May 2026
4 min read
3 scenes, 6 transformations
An hour with Gemini Omni.
I shot three scenes on my phone. A pan across the inside of my car. Me in the driver's seat, turning the camera. A finger touching a mirror. Then I spent forty-five minutes in Google's Flow turning them into other things. Here is what came back, and the bit that actually felt new.
The headline is not the image quality. Generating from zero, Omni feels on par with Veo, maybe a touch better. The real thing here is the control. Precise edits to footage I already had. A scene I shot, asking the model to keep the camera move and the geometry while it swapped out the world. That feeling is what I want to walk through.
I tried it on Flow. The Higgsfields of the world have so many sliders my eyes bleed.
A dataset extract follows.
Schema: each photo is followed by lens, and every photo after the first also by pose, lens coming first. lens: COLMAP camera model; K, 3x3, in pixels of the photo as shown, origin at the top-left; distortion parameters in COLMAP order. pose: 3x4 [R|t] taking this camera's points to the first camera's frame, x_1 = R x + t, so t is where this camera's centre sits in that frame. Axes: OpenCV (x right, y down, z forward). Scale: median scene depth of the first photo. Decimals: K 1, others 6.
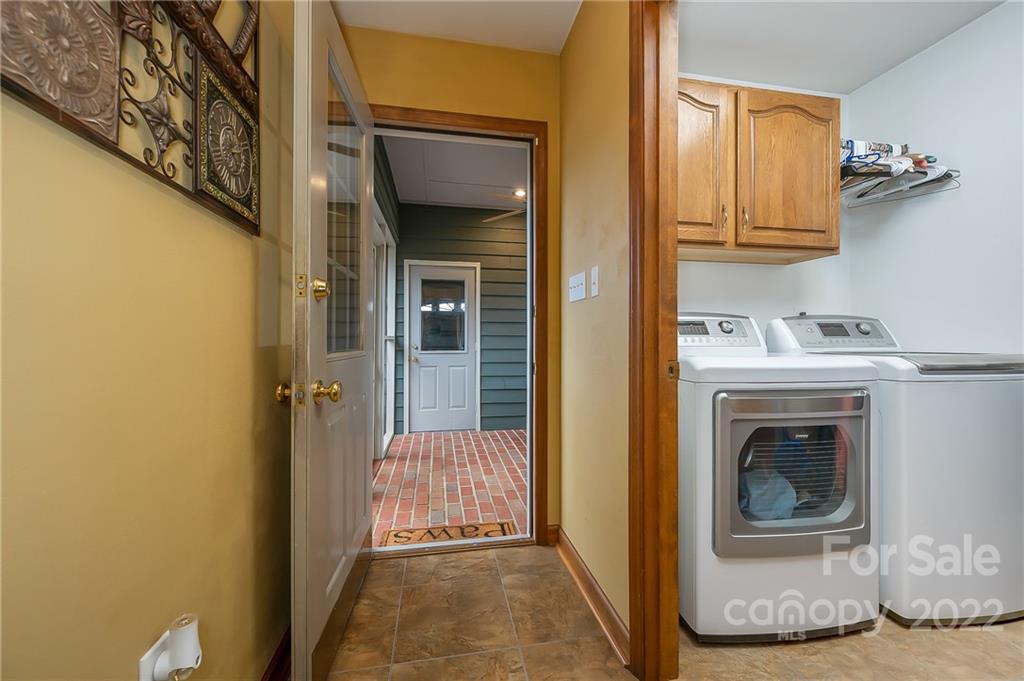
lens RADIAL K [[408.4, 0, 512.0], [0, 408.4, 340.5], [0, 0, 1]] dist [0.000122, 0.000148]
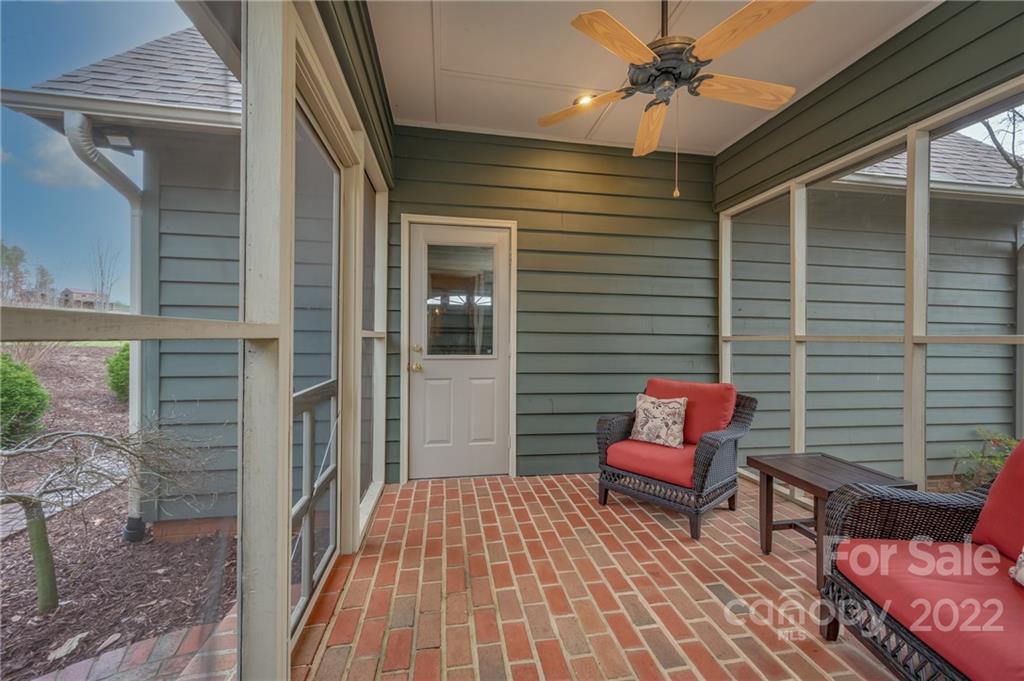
lens RADIAL K [[408.4, 0, 512.0], [0, 408.4, 340.5], [0, 0, 1]] dist [0.000122, 0.000148]
pose [[0.999836, 0.004519, -0.017539, -0.075996], [-0.004446, 0.999981, 0.004163, -0.000901], [0.017558, -0.004084, 0.999838, 0.354304]]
Flow is just a brief, a clip, a button. That's what I want from an interface in 2026.
What it actually feels like.
The phrase I keep landing on is nano banana for video. Google have said something close to this themselves. It means.. you bring a real thing and you ask the model for a precise edit on top of it. Not "make me a clip of a car in a jungle." But "take this car, in this pan, and put it in a jungle." The model holds the source. The change rides on top.
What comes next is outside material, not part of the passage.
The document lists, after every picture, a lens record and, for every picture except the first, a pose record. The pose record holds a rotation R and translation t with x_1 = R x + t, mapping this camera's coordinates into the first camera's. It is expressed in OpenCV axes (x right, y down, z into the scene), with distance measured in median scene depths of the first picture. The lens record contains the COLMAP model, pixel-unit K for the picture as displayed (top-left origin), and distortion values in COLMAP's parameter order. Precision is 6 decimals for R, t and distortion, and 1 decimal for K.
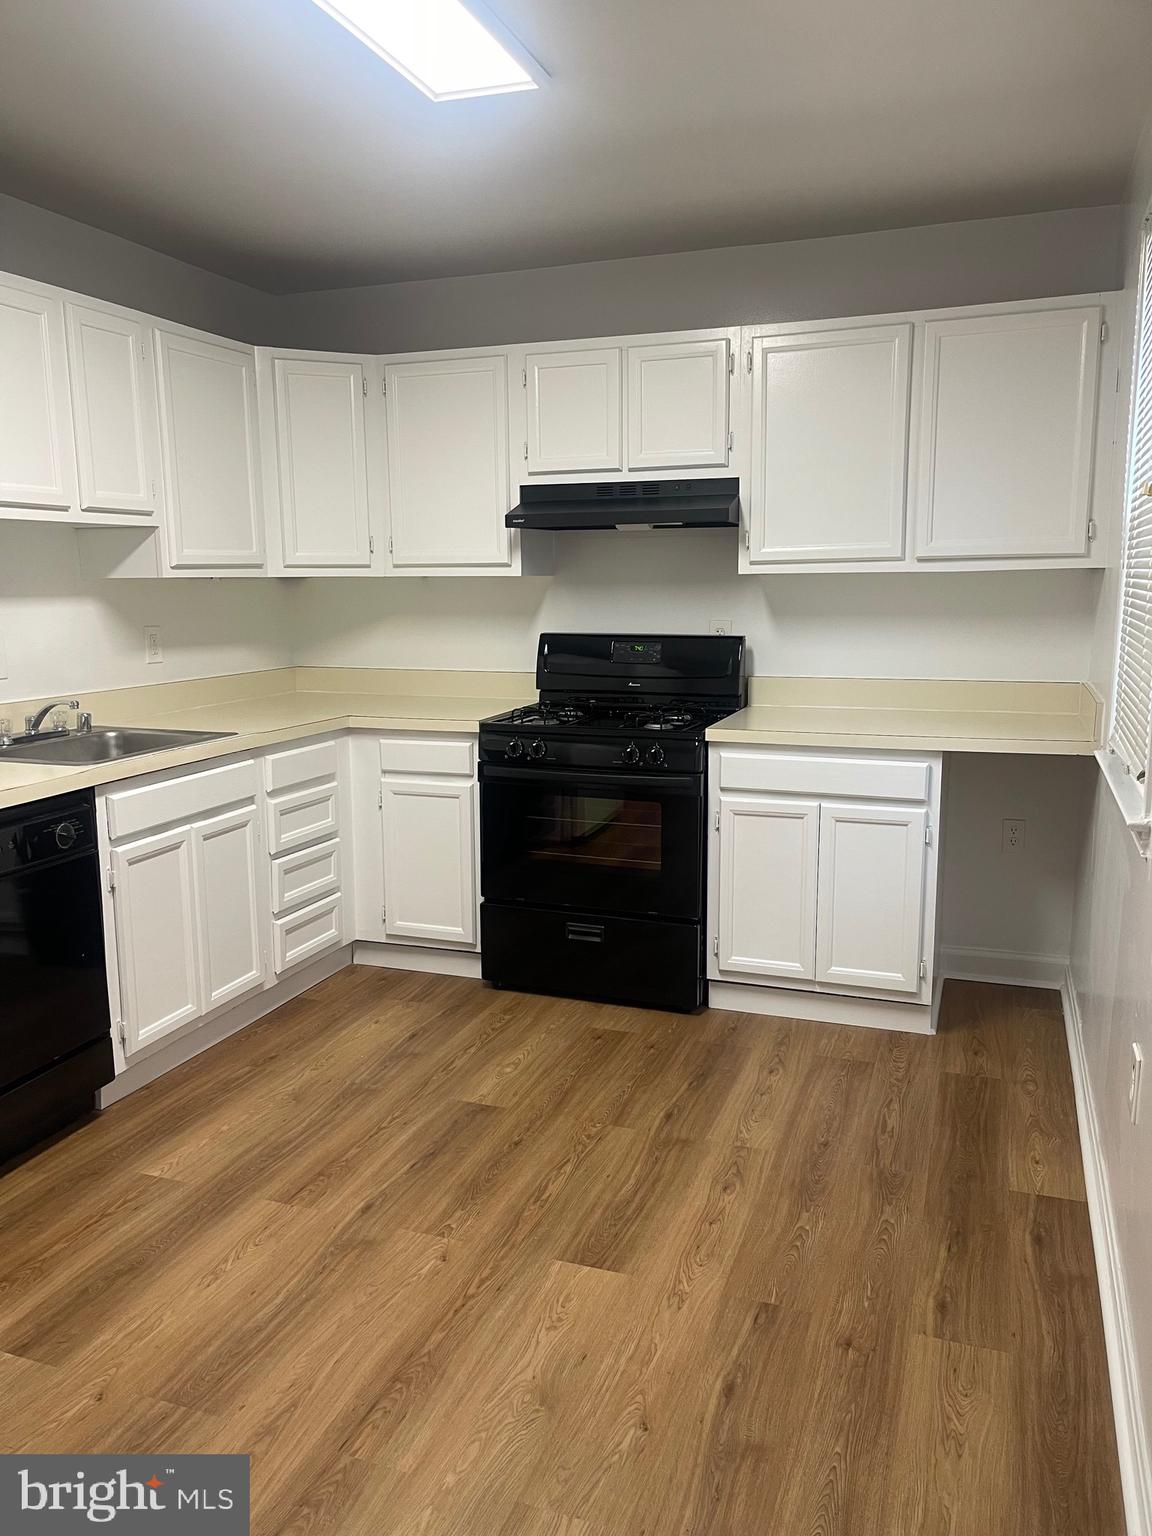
lens RADIAL K [[1177.0, 0, 576.0], [0, 1177.0, 768.0], [0, 0, 1]] dist [0.086630, -0.112038]
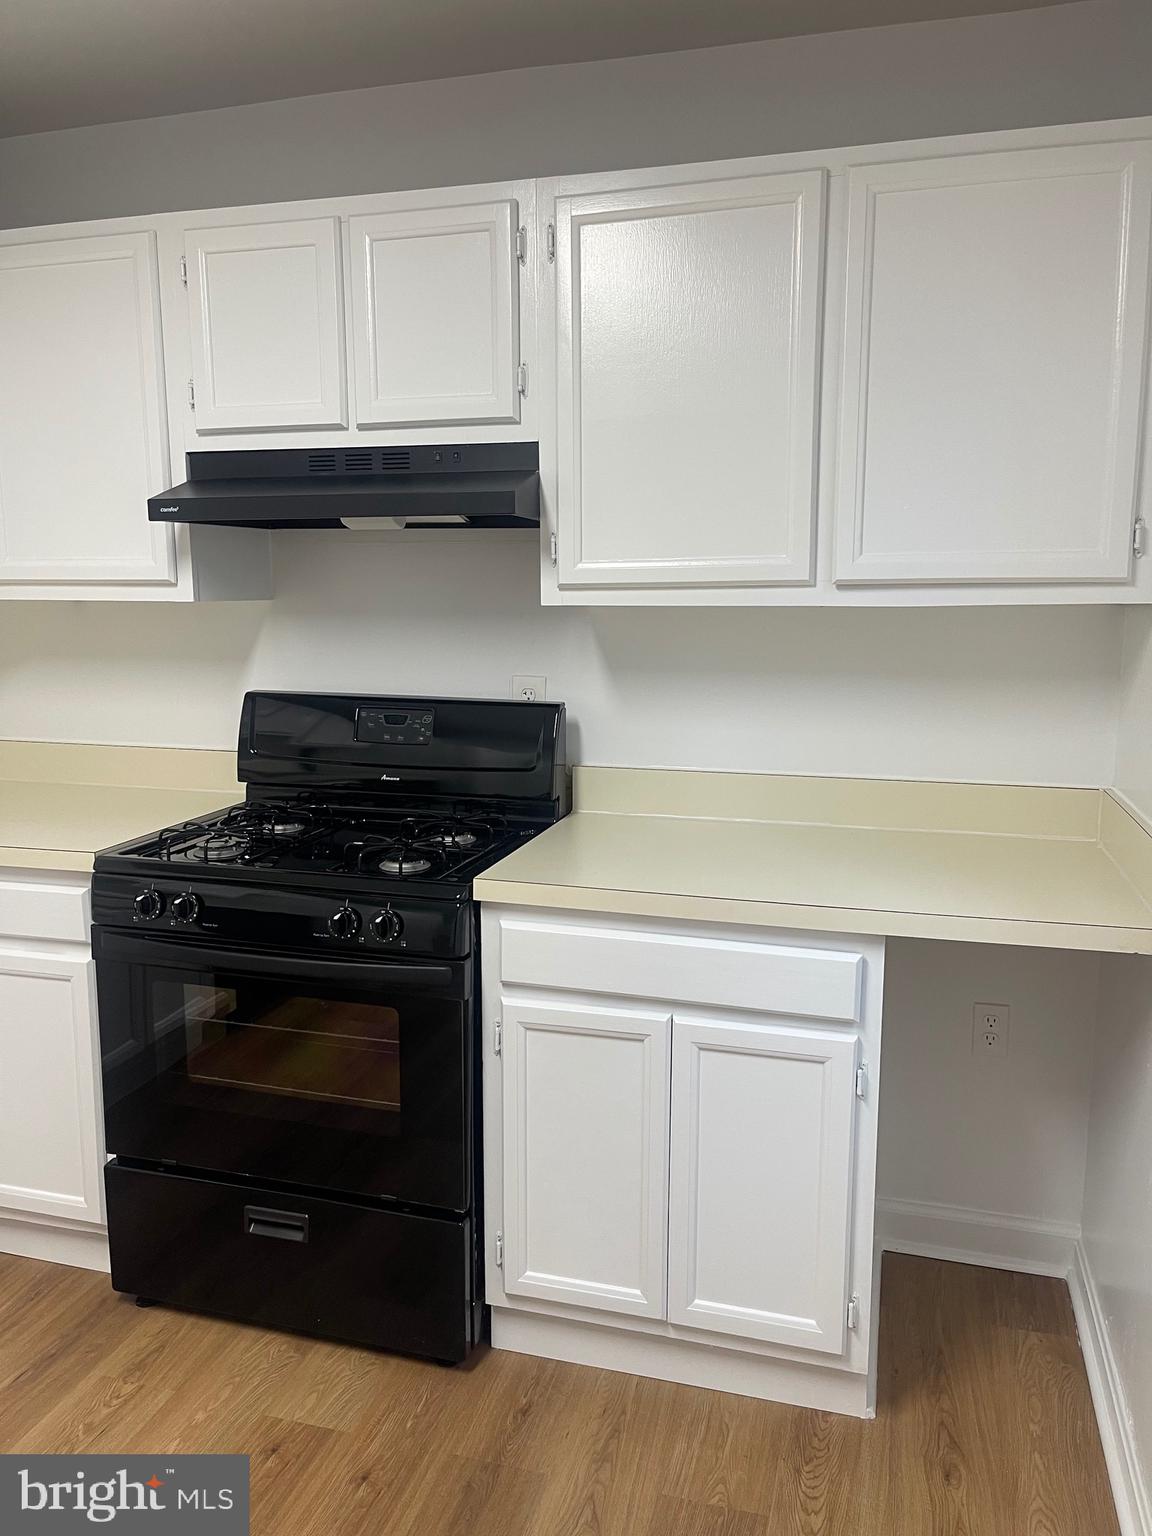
lens RADIAL K [[1177.0, 0, 576.0], [0, 1177.0, 768.0], [0, 0, 1]] dist [0.086630, -0.112038]
pose [[0.997502, -0.002228, 0.070596, 0.115109], [0.002938, 0.999946, -0.009955, -0.077989], [-0.070570, 0.010137, 0.997455, 0.417029]]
That's where it lands for anyone working in motion graphics or 3D. The boring middle of the pipeline.. set extension, sky replacement, the in-between fixes.. starts to collapse into one prompt and a clip. You stay in the director's chair. The execution moves.
Generating from zero is fine. The control is the story.
Where this is going.
Imagine the round-trip from prompt to output is near zero. You're watching a clip in real time. You say "put a hellscape in" and it appears. You say "remove the guy" and he's gone. That isn't editing anymore. That's directing. Live. As the footage is in front of you.
Three years feels about right.
Caveats, said quickly.
Forty-five minutes is not a review. I didn't push the audio. I didn't test long-form consistency. The image fidelity from scratch I barely touched. If you want a proper deep-dive of capability and edge cases, Atomic Gains has the best survey I've seen.. plenty of detail, use cases, tests. Worth your time.
I'll come back to this when I've put a real brief through it. For now.. impressed. The bit that landed wasn't the pixels. It was the feeling of holding a clip and editing the world inside it without losing the shot.